Far be it from me to suggest that anyone should find cooking with wine in Britain off-puttingly expensive, but I do concede that, thanks to our swingeing taxes on alcohol, it can be expensive. The trouble with wine is that once opened, it doesn’t keep, so anything left over has to be drunk (isn’t life hard?) which means that next time you want to cook with wine you have to buy another bottle.
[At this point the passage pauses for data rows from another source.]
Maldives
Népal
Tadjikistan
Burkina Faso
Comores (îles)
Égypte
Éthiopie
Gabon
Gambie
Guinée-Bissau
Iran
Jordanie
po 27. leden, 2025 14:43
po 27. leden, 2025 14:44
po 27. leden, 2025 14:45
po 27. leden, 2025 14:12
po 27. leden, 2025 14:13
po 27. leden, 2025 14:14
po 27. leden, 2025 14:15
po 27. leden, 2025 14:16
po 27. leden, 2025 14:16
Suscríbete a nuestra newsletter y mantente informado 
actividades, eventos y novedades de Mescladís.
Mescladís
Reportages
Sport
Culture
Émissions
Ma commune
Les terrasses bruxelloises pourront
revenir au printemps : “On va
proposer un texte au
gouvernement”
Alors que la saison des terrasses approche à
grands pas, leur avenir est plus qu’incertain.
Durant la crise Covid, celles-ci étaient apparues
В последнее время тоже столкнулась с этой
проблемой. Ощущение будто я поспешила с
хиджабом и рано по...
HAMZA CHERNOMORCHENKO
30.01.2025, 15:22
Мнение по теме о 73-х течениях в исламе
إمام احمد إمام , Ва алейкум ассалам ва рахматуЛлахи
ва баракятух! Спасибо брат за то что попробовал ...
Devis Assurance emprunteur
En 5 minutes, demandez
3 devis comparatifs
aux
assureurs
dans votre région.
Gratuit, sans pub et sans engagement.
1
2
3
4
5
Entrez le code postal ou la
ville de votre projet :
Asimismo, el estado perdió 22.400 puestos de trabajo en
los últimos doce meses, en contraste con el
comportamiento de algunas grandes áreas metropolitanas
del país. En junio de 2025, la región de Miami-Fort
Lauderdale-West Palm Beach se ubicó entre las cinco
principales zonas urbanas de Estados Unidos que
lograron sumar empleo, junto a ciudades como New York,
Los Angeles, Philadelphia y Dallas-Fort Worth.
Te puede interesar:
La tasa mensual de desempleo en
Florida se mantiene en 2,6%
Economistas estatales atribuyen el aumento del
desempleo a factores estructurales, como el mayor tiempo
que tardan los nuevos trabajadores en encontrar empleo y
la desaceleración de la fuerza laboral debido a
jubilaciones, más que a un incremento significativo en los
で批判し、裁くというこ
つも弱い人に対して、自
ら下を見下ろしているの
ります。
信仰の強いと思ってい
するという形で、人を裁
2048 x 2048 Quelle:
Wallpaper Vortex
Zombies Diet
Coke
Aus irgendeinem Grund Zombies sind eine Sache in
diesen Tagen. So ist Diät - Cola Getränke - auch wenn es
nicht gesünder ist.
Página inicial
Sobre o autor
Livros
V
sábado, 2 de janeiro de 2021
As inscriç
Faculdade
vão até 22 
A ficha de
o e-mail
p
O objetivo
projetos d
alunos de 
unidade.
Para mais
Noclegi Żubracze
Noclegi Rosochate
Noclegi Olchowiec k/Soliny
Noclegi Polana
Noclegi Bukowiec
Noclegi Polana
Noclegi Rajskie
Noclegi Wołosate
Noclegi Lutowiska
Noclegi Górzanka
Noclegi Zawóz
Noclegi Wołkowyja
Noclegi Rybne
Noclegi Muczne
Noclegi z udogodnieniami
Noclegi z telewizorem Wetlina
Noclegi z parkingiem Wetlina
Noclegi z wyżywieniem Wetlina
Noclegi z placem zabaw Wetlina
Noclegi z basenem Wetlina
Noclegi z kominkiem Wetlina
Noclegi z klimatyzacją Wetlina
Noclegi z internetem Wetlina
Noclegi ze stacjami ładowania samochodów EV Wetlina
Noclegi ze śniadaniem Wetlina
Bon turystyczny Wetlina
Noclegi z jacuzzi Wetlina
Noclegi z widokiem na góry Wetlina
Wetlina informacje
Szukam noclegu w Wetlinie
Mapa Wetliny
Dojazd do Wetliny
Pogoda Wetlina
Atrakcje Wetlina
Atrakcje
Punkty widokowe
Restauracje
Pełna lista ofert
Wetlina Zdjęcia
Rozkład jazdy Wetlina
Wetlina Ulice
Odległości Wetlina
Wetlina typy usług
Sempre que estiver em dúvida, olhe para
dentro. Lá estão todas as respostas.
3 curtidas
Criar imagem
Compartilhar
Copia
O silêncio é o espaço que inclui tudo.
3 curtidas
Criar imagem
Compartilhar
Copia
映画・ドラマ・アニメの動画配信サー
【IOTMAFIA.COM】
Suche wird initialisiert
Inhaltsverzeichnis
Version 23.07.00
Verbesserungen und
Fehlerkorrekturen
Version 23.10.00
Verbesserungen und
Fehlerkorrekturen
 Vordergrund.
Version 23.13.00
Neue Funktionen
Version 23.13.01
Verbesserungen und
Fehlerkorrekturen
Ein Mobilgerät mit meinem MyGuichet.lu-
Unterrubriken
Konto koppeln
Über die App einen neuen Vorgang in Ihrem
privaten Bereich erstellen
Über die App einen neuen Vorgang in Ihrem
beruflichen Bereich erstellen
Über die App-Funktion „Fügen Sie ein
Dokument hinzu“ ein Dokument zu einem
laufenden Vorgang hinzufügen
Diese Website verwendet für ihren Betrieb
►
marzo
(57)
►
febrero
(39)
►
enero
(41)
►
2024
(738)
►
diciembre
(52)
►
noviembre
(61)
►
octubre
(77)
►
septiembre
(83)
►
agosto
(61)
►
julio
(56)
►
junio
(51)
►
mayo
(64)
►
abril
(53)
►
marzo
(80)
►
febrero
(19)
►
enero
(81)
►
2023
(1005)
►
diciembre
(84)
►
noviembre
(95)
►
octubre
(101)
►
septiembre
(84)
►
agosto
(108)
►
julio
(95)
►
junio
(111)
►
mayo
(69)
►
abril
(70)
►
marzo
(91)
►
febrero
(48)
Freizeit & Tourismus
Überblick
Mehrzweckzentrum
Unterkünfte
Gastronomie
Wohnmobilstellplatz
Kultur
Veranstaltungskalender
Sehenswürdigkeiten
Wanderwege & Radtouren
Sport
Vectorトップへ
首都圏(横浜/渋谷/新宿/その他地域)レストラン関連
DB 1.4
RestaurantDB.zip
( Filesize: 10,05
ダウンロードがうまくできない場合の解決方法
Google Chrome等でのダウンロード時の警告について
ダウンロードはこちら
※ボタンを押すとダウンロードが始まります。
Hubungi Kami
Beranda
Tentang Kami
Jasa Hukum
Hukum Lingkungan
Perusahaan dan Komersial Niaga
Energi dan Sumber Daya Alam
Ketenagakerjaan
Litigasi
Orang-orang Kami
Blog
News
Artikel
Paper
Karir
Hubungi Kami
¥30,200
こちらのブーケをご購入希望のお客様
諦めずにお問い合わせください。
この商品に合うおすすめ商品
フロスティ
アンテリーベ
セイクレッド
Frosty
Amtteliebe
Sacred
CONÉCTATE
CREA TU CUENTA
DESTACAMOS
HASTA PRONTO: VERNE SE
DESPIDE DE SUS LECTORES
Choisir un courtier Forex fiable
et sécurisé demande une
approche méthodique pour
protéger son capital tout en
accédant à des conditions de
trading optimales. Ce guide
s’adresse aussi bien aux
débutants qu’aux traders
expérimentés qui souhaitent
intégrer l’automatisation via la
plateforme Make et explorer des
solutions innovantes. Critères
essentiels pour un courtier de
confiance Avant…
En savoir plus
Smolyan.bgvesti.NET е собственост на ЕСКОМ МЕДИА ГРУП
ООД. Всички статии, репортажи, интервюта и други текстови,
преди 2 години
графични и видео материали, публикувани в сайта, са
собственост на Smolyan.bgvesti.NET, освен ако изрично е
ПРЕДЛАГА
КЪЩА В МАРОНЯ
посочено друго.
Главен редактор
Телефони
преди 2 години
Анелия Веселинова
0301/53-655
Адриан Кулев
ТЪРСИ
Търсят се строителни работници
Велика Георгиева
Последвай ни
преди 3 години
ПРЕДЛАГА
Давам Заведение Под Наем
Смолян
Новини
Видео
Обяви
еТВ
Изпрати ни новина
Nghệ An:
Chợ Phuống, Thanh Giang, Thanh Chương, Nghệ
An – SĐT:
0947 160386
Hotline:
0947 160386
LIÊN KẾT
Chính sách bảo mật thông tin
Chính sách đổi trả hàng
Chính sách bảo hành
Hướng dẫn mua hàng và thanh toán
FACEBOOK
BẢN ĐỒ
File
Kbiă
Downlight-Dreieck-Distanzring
This is where, spirits and fortified wines have the edge. Spirits, including liqueurs, don’t actually live indefinitely, but their deterioration is slow and slight, as you will know if you have a liqueur hoard from Christmases past stacked up at the back of the cupboard. Madeira lives a very long time and port should keep well enough for a few weeks in the fridge (we’re not talking here about expensive vintage port that should be drunk within two or three days, not frittered away in a frying pan). Fino and manzanilla are the most fragile of the various types of sherries, but if you keep them refrigerated they should be fine for cooking for two or three weeks. Dry white French vermouth, such as Noilly Prat, is extremely useful: you can usually use it where a recipe calls for white wine, but its shelf-life is limited, like fino and manzanilla.
The other advantages of spirits are drama and ease. Crepes flambéed by a greasy waiter at your table in a restaurant may be as naff as it comes, but doing a few steaks or some prawns in view in the kitchen always impresses the guests (just don’t flambé the fixtures, fittings and yourself as well). As for ease, what could be simpler than a ceviche?
Tuna Ceviche with Vodka and Lime
A brilliantly fresh, simple dish that can be made in any quantitites and can be prepared up to 3 hours in advance, giving you time to enjoy your aperitif and your guests. Don’t be put off by the idea of raw tuna: the spirit “cooks” the fish. Vodka works particularly well, but I’ve also made a successful version using Cognac (from a French cookery book inevitably). The one essential is absolutely fresh fish.
Serves 8
800g fresh tuna, ideally cut into four steaks
4 spring onions, finely sliced
1-2 teaspoons grated ginger
Zest of one lime
4 tsps fresh lime juice
4 tbsps vodka
salt and freshly ground pepper
To make cutting the tuna easier, chill it in the freezer for 20 minutes before you start, or make sure it’s been in the coldest part of the fridge.
Put the steaks flat on a board and slice down through them to give strips not much thicker than a pound coin (sometimes you will be cutting across the grain, sometimes along it). Cut the slices into squares roughly the size of a postage stamp and remove any stray bits of membrane.
Put the tuna in a shallow dish and add all the other ingredients, including a generous amount of salt (apologies to the health police).
Refrigerate for 1–3 hours. Serve on salad leaves and snip some flat-leaf parsley or coriander over the, by now less pink, tuna. Drink a really crisp dry white wine or vodka.